Bu ‘kurgusal’, yani sahte belgeyi ‘icat’ edenleri anlamaya çalışabiliriz. Yaptıklarının mizahi bir tarafının olduğunu düşünebiliriz. Bir ‘sazan avı’ yapıyor olduklarını da söyleyebiliriz...

Dikkate değer ve şaşırtıcı olansa, bu ülkenin okumuş yazmışlarının böyle bir sahte belgeyi ciddiye alıp onun üzerinden çok yoğun bir şekilde siyasi yorumlar üretmeleri. En sıradan zekânın bile Başbakan’ın böyle bir genelge yayınlamayacağını ilk bakışta anlaması gerekirken, eğitim, statü, kariyer sahibi birçok insanın bu genelgeyi gerçek olarak kabul ettiklerini ve onu son derece ciddiye aldıklarını görmekteyiz...

***

21 Ekim 2009 günü yapılan bir panelde ise İstanbul Barosu Başkanı Muammer Aydın, AB Brüksel Zirvesi Sonuç Bildirgesi’nin Başkanlık Fikirleri bölümünün ‘23. maddesi’ni katılımcıların dikkatine sunmuştu: “Müzakereler yalnız Türkiye ile değil diğer devletlerle de yapılabilecek, müzakereler esnasında Türkiye birkaç devlete bölünürse veya Güneydoğu bölgesinde bir Kürt Devleti kurulursa, yeni bir karara gerek olmaksızın onlarla da müzakereler yapılacaktır.” Türkiye’nin en çok üyesi olan barosunun başkanı bu alıntıyı aktardıktan sonra sözlerini şöyle tamamlamıştı: “Tehlikenin farkında ve bilincindeyiz.”
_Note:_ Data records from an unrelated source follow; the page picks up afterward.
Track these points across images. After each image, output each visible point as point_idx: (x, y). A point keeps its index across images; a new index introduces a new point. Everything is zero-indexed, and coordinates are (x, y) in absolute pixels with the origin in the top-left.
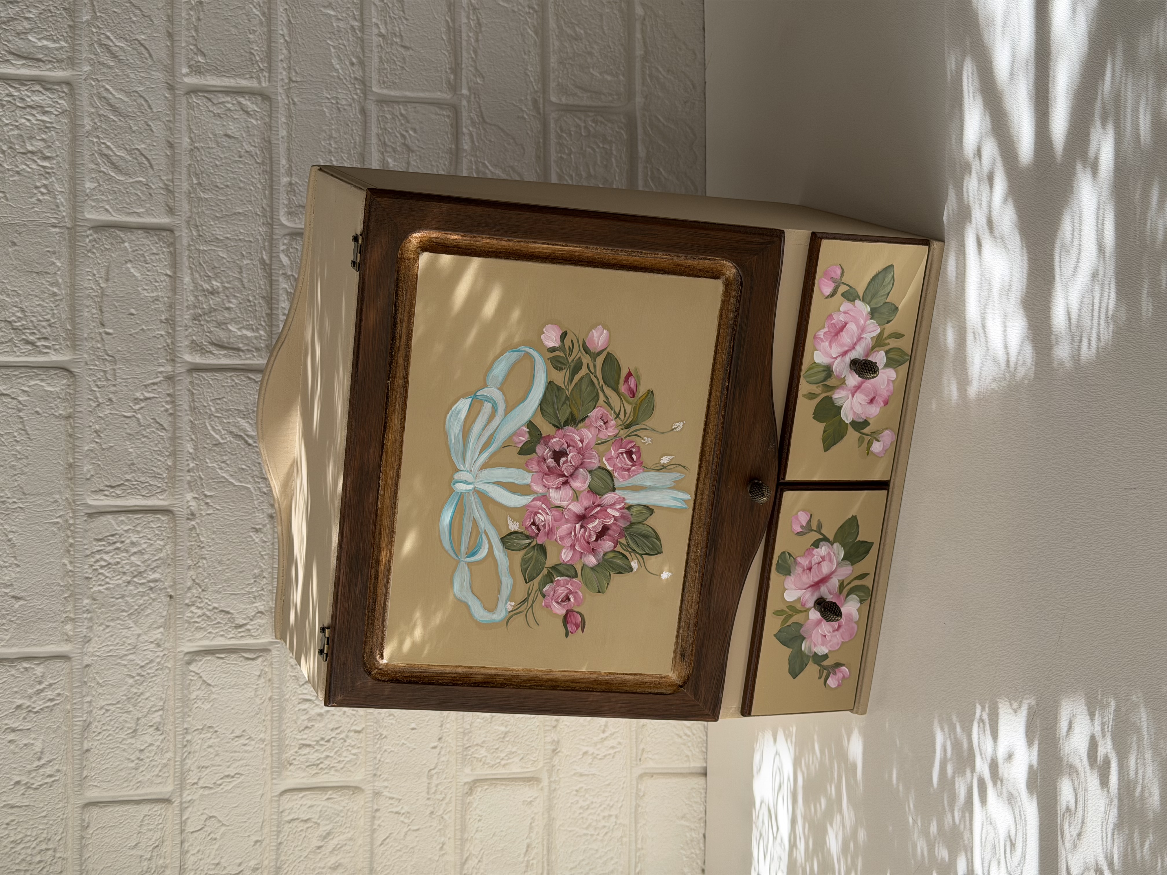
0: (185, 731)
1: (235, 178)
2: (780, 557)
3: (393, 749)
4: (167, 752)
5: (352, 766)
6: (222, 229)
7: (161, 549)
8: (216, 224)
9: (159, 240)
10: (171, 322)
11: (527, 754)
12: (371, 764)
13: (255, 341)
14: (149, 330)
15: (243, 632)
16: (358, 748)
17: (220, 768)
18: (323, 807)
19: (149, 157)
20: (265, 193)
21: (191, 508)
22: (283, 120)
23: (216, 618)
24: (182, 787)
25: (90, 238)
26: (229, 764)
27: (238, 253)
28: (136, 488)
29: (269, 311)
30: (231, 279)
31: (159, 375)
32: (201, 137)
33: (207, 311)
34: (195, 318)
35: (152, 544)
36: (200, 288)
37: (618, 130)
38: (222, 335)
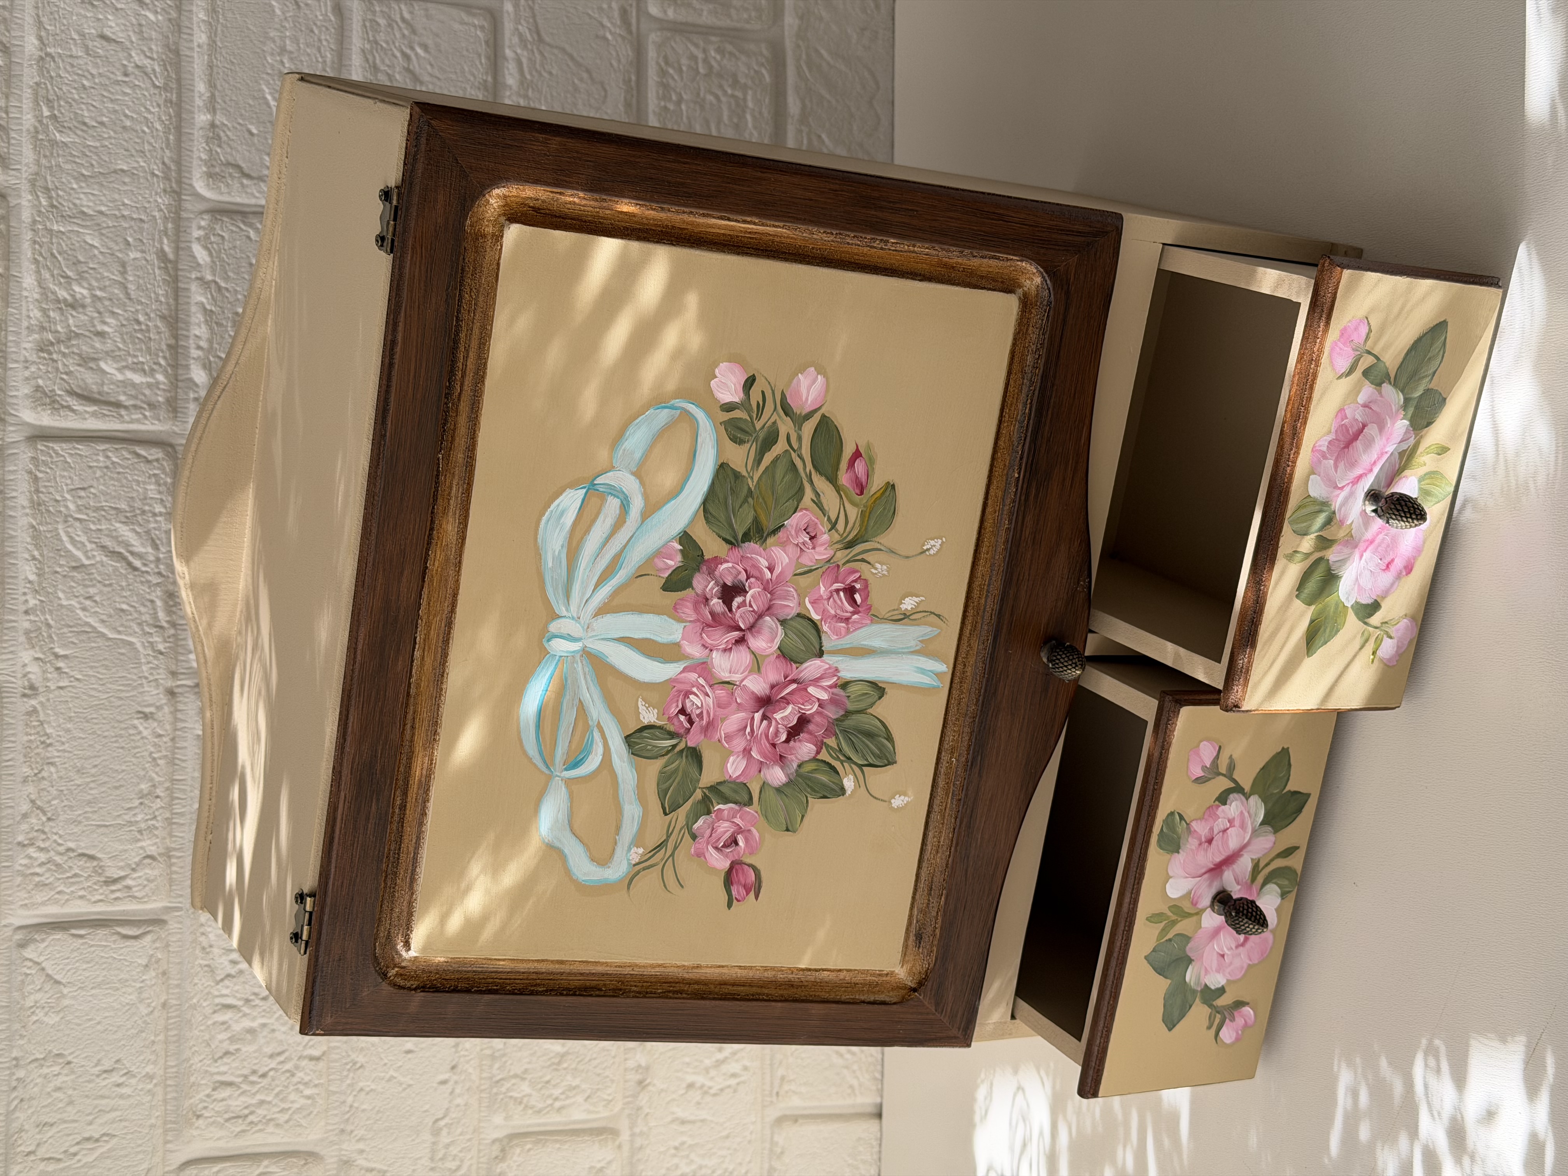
0: (14, 1062)
1: (115, 111)
3: (373, 1087)
5: (304, 1117)
6: (90, 196)
8: (81, 187)
11: (598, 1089)
12: (335, 1112)
13: (147, 392)
15: (119, 890)
16: (316, 1086)
17: (76, 1125)
20: (168, 139)
21: (31, 676)
22: (202, 15)
23: (70, 867)
26: (91, 1118)
27: (120, 240)
29: (172, 342)
30: (107, 283)
32: (58, 38)
33: (63, 337)
34: (43, 348)
36: (52, 297)
37: (756, 68)
38: (90, 379)
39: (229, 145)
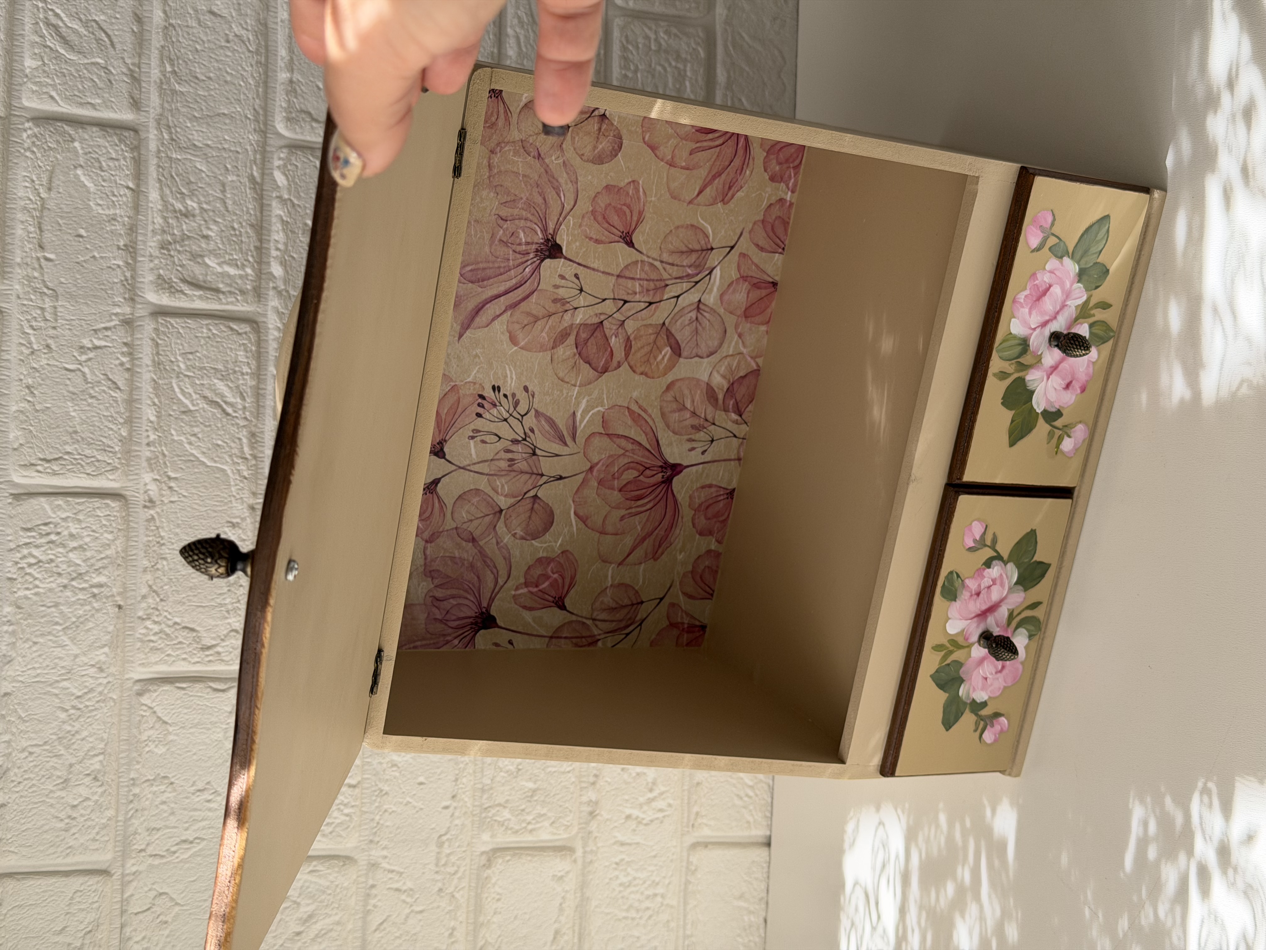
0: (132, 782)
1: (220, 69)
2: (947, 577)
3: (394, 809)
4: (107, 809)
5: (344, 830)
6: (201, 134)
7: (108, 545)
8: (194, 126)
9: (120, 141)
10: (131, 250)
11: (560, 817)
12: (366, 827)
13: (239, 281)
14: (102, 257)
15: (211, 655)
16: (353, 806)
17: (175, 830)
18: (305, 881)
19: (110, 33)
20: (258, 91)
21: (150, 493)
23: (177, 637)
24: (124, 854)
25: (29, 132)
26: (187, 825)
27: (221, 166)
28: (79, 464)
29: (258, 244)
30: (211, 199)
31: (114, 317)
32: (178, 12)
33: (178, 238)
34: (164, 246)
35: (97, 538)
36: (171, 208)
37: (694, 46)
38: (198, 271)
39: (303, 97)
Muammer Aydın geç kalanlardan... Çünkü bu uydurma bildirge, 4-5 yıl kadar önce servise konmuş, o zaman da yine okumuş yazmış yüzlerce insan bu konuda birbirlerine mail atmışlar, AB’nin ‘alçaklığı’nı teşhir ederek birbirlerini uyarmışlardı.

AB yetkilileri giderek yaygınlaşan bu saçma haber üretimini çok açık bir dille yalanlamak gereğini duymuşlar ve 23. madde ile ilgili yazılanların ‘akıl ötesi bir uydurma’ olduğuna dikkat çekmişlerdi. Muammer Aydın, 2009 yılında böyle bir konuşma yapma gereğini duyduğuna göre, sadece uydurulan maddeye inanmakla kalmıyor, üretilen kurguyu ve yaşanan süreci 4-5 sene geriden takip ettiğini de belli ediyor.

***

Bu üç örnek (ki buna benzer sayısız örnek bulmak mümkün), belirli bir toplumsal grubun ruh halini özetleyen örnekler... Normal bir insan beyninin asla inanmaması gereken absürdlükte yalanlar uyduruluyor ve küçücük bir araştırmayla bu yalanların ortaya çıkarılması mümkün. Buna rağmen, inanmayı tercih eden, kendisini ve çevresini ‘gaza getirmek’ten zevk alan (ve gaza geldikten sonra frene basmayı da unutan) bir kitle, bu ‘renkli yalanlar’a her seferinde sazan gibi atlıyor.

En dikkate değer olan nokta bu kitlenin eğitim düzeyi, statüsü, kariyeri vb. yönünden önemli noktalara gelmiş olan insanları içeriyor olması.

Bir okumuş insan, AB gibi bir kurumun resmi belgesinde ‘Türkiye bölünüp Kürdistan kurulacak’ gibi bir ifadenin yer aldığına inanıyor. Bir diğeri, Başbakan’ın “Bundan sonra devlet dairelerinde ‘hayır’ sözcüğünü yasaklıyorum” yazabileceğini aklına sığdırabiliyor.

Bu nasıl bir düşünce sistematiğidir ki; eğitim, statü ve kariyer sahibi bireyler de dahil çok ciddi bir insan kitlesini sürekli olarak akıl ötesi düşünce tarzına doğru yönlendiriyor?

Bunları bir psikologla, sosyologla, psikiyatristle konuşmak isterim... Ama bu meslek gruplarının içinde de benzer kurguları ciddiye alanları gördüğüm için böyle bir konuşmadan verimli bir sonucun çıkmayacağı kaygısını taşıyorum.